With the cross check model, you can now predict the data of the test set:
model = grid.best_estimator_ yfit = model.predict(Xtest)
Compare some test pictures with prediction pictures
fig, ax = plt.subplots(4, 6) for i, axi in enumerate(ax.flat): axi.imshow(Xtest[i].reshape(62, 47), cmap='bone') axi.set(xticks=[], yticks=[]) axi.set_ylabel(faces.target_names[yfit[i]].split()[-1], color='black' if yfit[i] == ytest[i] else 'red') fig.suptitle('Predicted Names; Incorrect Labels in Red', size=14);
In this small sample, our optimal evaluator only misjudged one picture (Bush's picture in the last line was misjudged)
For Blair). We can print the classification effect report, which lists the statistical results of each label, so as to evaluate the evaluator
Have a more comprehensive understanding of the performance of:
from sklearn.metrics import classification_report print(classification_report(ytest, yfit,target_names=faces.target_names))
precision recall f1-score support Ariel Sharon 0.65 0.73 0.69 15 Colin Powell 0.80 0.87 0.83 68 Donald Rumsfeld 0.74 0.84 0.79 31 George W Bush 0.92 0.83 0.88 126 Gerhard Schroeder 0.86 0.83 0.84 23 Hugo Chavez 0.93 0.70 0.80 20 Junichiro Koizumi 0.92 1.00 0.96 12 Tony Blair 0.85 0.95 0.90 42 accuracy 0.85 337 macro avg 0.83 0.84 0.84 337 weighted avg 0.86 0.85 0.85 337
from sklearn.metrics import confusion_matrix mat = confusion_matrix(ytest, yfit) sns.heatmap(mat.T, square=True, annot=True, fmt='d', cbar=False, xticklabels=faces.target_names, yticklabels=faces.target_names) plt.xlabel('true label') plt.ylabel('predicted label');
This picture can help us clearly judge which tags are easy to be misjudged by the classifier.
Photos of face recognition problems in real environment are usually not cut so neatly (even if the pixels are the same), two kinds of people
The only difference between face classification mechanisms is actually feature selection: you need to use more complex algorithms to find faces and then extract images
Face features independent of pixelation in. A good solution to such problems is to use OpenCV (http://
opencv.org) in conjunction with other means, including the most advanced feature extraction tools for general images and face images
Face feature data.
Support vector machine summary
The basic principles of support vector machine have been briefly introduced. Support vector machine is a powerful classification method for four main reasons.
- The model relies on relatively few support vectors, indicating that they are very exquisite models and consume less memory.
- Once the model training is completed, the prediction phase is very fast.
- Because the models are only affected by the points near the boundary line, they have a very good learning effect for high-dimensional data - even training data higher than the sample dimension is no problem, which is difficult for other algorithms.
- The cooperation with kernel function method is very universal and can be applied to different types of data. However, SVM model also has some disadvantages.
- With the increasing sample size N, the worst training time complexity will reach O [ N 3 ] {O[N^3]} O[N3]; After efficient treatment, it can only reach O [ N 2 ] {O[N^2]} O[N2]. Therefore, the computational cost of large sample learning will be very high.

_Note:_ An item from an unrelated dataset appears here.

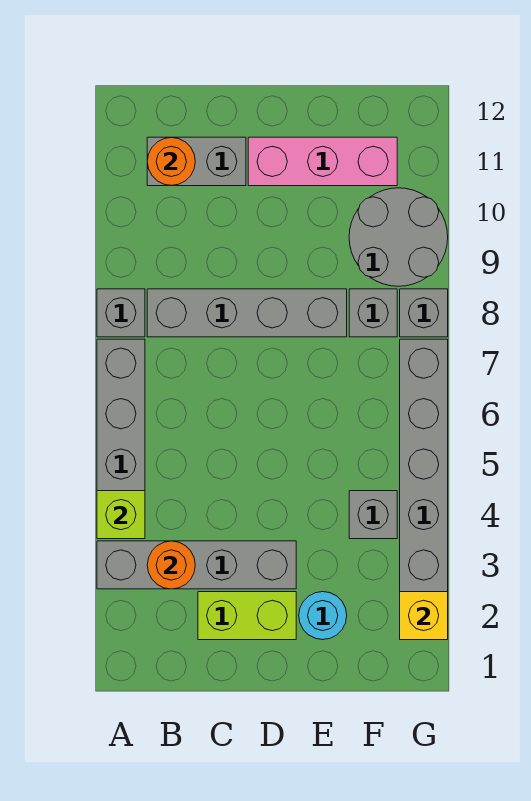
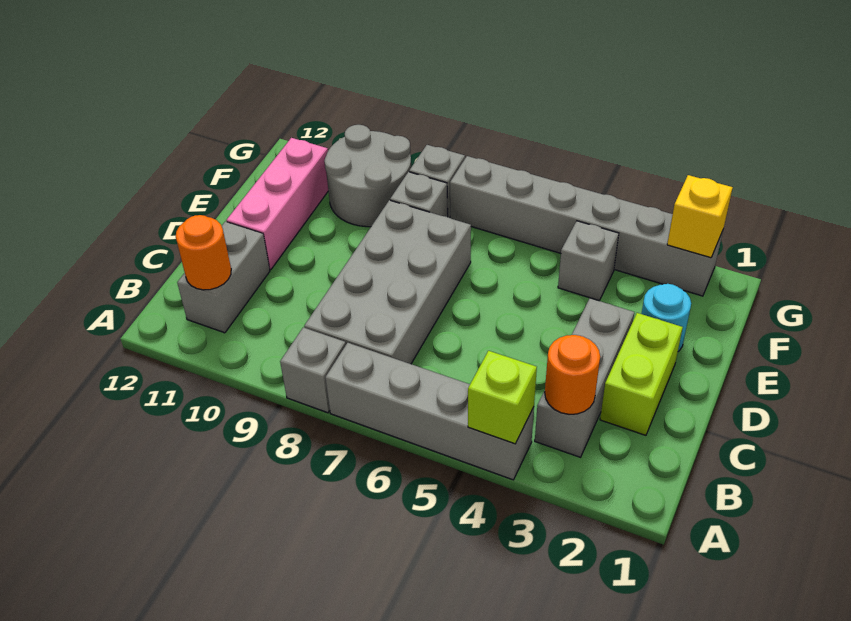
grey 1x4 brick [97,541,296,589] -> grey 1x3 brick [535,298,634,457]
grey 1x4 brick [147,289,347,337] -> grey 2x4 brick [304,200,471,364]

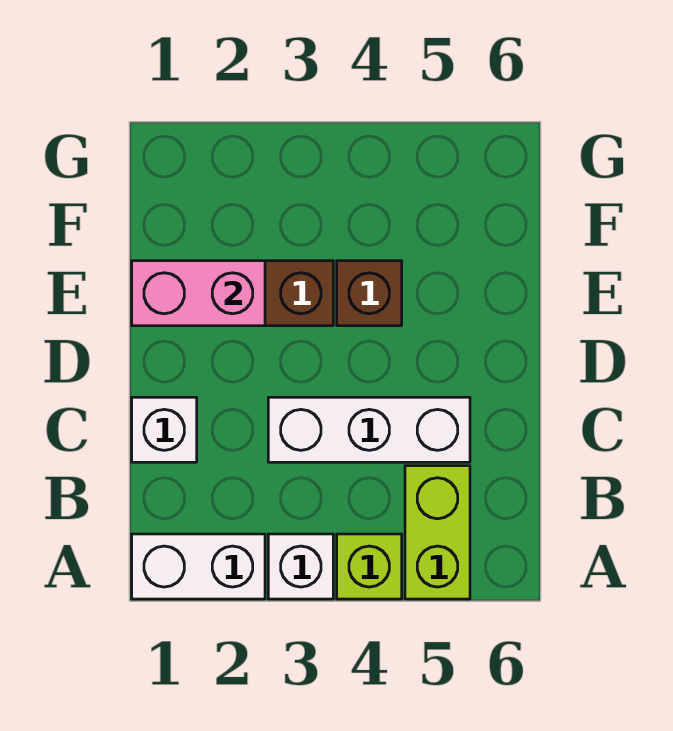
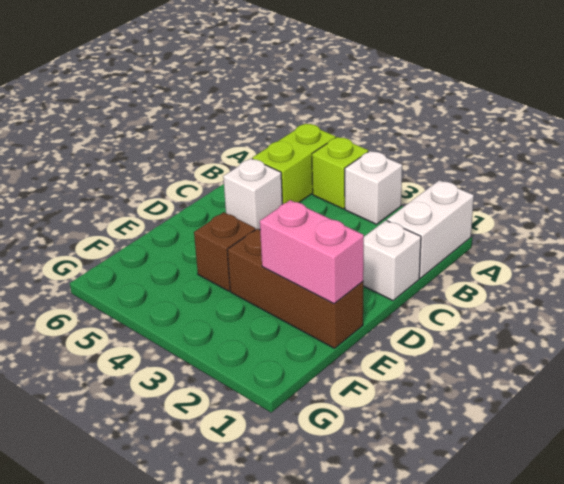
white 1x2 brick [132,534,265,599] -> white 1x2 brick turned to [387,180,474,278]
white 1x3 brick [268,397,470,462] -> white 1x1 brick [223,159,282,230]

- The training effect depends on whether the boundary softening parameter C is reasonable or not. This requires self searching through cross checking; When the data set is large, the amount of calculation is also very large.
- The prediction results cannot be explained by probability directly. This can be evaluated by internal cross test (see the definition of SVC's probability parameter for details), but the evaluation process also requires a lot of calculation.
Due to these limitations, I usually choose support vector machine only when other simple, fast and less difficult methods can not meet the requirements. However, if your computing resources are enough to support SVM training and cross checking of data sets, you can get excellent results with it.
The performance of SVM in weak learners has always been very superior, but in this era, it is recommended to use better algorithms. Mainly integrated algorithms, such as random forest and XGBoost. stay kaggle There are basically integration algorithms, ha ha.